Superconducting Nanowires as Nonlinear Inductive Elements for Qubits

TL;DR

This paper investigates superconducting nanowires integrated into microwave resonators, demonstrating their nonlinear inductive behavior and potential for qubit applications through experimental measurements and a Duffing oscillator model.

Contribution

It introduces a novel approach to using superconducting nanowires as nonlinear inductive elements in microwave resonators and proposes their application in nanowire-based qubits.

Findings

Nonlinear resonance behavior dependent on supercurrent amplitude.

Observation of hysteretic bifurcation in high-Q resonators.

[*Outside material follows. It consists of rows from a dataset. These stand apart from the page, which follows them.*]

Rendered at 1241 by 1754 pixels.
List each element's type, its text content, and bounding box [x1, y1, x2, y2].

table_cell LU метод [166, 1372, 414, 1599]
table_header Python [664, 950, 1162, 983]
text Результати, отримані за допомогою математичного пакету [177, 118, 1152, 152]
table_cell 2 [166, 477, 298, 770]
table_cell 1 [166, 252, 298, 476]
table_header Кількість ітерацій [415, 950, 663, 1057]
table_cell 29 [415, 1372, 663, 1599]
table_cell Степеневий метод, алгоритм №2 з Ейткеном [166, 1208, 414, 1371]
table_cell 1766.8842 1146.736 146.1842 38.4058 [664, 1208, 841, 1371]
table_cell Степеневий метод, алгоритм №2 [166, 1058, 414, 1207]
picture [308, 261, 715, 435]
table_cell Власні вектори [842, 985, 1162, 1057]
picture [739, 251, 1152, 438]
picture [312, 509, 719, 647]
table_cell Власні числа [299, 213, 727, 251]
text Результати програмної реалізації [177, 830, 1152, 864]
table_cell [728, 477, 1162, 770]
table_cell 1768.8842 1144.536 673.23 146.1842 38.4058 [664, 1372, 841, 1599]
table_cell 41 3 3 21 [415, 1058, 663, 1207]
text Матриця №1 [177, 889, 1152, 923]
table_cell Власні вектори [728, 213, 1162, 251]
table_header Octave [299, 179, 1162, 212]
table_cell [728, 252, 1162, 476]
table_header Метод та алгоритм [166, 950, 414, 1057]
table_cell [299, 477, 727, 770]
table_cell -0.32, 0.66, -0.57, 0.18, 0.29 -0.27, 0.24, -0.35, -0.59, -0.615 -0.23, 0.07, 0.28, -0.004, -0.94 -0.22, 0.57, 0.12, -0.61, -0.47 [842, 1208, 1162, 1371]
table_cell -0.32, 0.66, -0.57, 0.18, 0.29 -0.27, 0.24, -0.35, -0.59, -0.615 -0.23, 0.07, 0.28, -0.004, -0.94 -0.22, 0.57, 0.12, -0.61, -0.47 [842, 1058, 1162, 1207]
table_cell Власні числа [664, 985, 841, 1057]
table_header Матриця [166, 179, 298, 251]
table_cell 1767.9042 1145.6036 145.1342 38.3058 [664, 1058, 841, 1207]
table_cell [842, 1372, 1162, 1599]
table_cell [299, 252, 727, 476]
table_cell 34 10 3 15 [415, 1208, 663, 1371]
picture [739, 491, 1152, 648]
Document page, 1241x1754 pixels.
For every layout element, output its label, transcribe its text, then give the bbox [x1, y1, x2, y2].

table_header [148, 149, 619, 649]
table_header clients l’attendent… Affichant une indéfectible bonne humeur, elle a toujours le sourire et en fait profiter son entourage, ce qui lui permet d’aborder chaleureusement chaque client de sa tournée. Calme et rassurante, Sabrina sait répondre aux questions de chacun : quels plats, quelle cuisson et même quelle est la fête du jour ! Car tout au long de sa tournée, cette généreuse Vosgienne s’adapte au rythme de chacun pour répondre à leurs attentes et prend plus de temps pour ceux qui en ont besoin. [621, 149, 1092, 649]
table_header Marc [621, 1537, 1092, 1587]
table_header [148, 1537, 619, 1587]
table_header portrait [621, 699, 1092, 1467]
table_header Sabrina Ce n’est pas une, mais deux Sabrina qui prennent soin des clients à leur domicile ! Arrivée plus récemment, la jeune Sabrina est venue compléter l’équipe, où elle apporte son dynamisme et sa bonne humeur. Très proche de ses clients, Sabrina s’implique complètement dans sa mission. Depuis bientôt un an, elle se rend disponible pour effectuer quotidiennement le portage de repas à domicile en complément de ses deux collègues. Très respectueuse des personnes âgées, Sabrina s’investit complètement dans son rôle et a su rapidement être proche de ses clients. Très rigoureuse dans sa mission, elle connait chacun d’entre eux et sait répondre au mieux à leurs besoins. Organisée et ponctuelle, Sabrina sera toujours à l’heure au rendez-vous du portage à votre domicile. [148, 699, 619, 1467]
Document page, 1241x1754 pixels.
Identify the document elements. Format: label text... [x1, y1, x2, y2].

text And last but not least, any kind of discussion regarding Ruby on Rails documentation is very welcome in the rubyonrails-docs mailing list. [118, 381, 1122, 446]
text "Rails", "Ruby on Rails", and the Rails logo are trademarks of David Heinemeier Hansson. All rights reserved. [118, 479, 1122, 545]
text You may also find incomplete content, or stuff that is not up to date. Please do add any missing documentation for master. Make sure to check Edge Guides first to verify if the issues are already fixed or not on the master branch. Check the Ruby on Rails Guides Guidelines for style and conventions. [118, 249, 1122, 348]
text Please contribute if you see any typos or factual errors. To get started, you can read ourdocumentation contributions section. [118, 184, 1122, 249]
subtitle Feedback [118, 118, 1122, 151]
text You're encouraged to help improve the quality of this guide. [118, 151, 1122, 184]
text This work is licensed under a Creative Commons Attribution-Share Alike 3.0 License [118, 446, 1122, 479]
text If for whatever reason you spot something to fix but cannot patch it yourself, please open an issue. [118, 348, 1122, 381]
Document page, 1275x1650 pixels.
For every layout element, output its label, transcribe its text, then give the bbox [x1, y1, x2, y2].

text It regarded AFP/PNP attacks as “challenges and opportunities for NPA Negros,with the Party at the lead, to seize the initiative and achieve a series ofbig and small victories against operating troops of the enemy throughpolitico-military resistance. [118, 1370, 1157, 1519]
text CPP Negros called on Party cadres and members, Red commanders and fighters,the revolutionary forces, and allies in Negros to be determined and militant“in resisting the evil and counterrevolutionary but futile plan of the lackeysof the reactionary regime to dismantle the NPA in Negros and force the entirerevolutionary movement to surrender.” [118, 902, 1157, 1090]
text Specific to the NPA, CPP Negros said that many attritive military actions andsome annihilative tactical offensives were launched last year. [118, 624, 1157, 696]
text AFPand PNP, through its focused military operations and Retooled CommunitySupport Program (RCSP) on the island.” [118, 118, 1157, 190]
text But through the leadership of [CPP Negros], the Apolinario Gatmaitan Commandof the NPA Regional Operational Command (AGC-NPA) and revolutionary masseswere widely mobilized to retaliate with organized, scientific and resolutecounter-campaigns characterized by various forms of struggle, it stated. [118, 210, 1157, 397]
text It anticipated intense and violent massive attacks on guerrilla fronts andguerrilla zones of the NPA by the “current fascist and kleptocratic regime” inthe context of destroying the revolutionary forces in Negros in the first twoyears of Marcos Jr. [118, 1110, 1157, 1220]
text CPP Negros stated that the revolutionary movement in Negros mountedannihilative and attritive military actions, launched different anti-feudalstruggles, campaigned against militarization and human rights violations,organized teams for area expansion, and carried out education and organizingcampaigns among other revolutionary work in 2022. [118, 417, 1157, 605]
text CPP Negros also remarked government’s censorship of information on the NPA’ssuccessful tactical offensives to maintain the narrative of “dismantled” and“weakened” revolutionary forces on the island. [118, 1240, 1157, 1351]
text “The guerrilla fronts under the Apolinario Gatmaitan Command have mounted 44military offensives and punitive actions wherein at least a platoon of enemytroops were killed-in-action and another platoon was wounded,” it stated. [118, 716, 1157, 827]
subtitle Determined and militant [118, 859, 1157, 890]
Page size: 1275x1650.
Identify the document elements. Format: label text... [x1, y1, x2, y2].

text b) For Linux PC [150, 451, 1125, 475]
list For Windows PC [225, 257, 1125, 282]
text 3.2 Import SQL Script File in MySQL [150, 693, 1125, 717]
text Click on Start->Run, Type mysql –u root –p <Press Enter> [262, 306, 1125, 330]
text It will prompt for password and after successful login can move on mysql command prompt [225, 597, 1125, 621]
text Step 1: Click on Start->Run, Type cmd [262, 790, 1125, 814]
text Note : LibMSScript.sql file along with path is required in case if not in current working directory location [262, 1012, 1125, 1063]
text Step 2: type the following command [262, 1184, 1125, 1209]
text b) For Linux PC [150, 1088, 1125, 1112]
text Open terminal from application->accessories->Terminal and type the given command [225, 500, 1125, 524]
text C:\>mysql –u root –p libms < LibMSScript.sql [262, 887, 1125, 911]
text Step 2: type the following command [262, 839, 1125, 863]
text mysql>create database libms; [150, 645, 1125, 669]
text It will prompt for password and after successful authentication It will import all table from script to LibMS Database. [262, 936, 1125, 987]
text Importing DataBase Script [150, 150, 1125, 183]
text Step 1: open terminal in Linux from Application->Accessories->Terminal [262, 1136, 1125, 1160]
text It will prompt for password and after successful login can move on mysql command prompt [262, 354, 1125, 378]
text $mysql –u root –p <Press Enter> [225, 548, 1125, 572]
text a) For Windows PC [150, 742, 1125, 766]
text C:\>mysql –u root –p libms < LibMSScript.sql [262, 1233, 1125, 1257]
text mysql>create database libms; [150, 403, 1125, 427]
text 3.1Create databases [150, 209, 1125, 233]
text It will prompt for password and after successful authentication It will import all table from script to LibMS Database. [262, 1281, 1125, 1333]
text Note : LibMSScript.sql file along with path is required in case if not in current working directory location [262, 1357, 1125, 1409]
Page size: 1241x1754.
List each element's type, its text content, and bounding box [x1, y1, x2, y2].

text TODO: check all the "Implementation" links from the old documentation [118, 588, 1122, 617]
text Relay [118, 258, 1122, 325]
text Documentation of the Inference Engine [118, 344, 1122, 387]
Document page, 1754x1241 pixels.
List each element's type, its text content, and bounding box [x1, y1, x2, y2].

Validation of the Duffing oscillator model for nanowire-induced nonlinearity.

Abstract

We report microwave transmission measurements of superconducting Fabry-Perot resonators (SFPR), having a superconducting nanowire placed at a supercurrent antinode. As the plasma oscillation is excited, the supercurrent is forced to flow through the nanowire. The microwave transmission of the resonator-nanowire device shows a nonlinear resonance behavior, significantly dependent on the amplitude of the supercurrent oscillation. We show that such amplitude-dependent response is due to the nonlinearity of the current-phase relationship (CPR) of the nanowire. The results are explained within a nonlinear oscillator model of the Duffing oscillator, in which the nanowire acts as a purely inductive element, in the limit of low temperatures and low amplitudes. The low quality factor sample exhibits a "crater" at the resonance peak at higher driving power, which is due to dissipation. We observe a hysteretic bifurcation behavior of the transmission response to frequency sweep in a sample with a higher quality factor. The Duffing model is used to explain the Duffing bistability diagram. We also propose a concept of a nanowire-based qubit that relies on the current dependence of the kinetic inductance of a superconducting nanowire.